■ What to produce ■
Count how many lines of the material below contain the string "todo", treating uppercase and lowercase as different. Give only the number.

(Records shown begins)

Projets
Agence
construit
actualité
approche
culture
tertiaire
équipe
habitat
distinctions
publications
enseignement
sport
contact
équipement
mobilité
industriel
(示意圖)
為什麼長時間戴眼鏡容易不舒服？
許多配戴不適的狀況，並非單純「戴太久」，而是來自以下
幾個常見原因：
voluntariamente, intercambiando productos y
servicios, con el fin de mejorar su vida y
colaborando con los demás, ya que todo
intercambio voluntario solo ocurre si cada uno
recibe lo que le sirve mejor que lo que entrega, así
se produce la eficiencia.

(Records shown ends)
(Records shown begins)

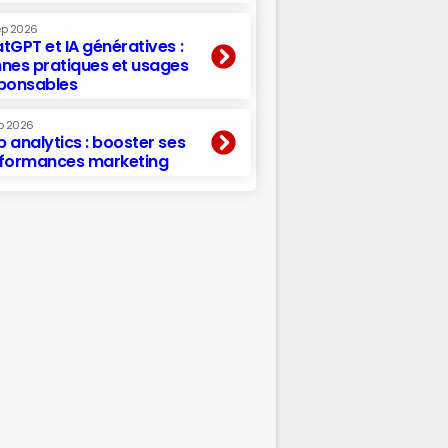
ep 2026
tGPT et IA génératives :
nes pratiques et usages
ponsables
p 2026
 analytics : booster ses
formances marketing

(Records shown ends)

■ Written response ■
1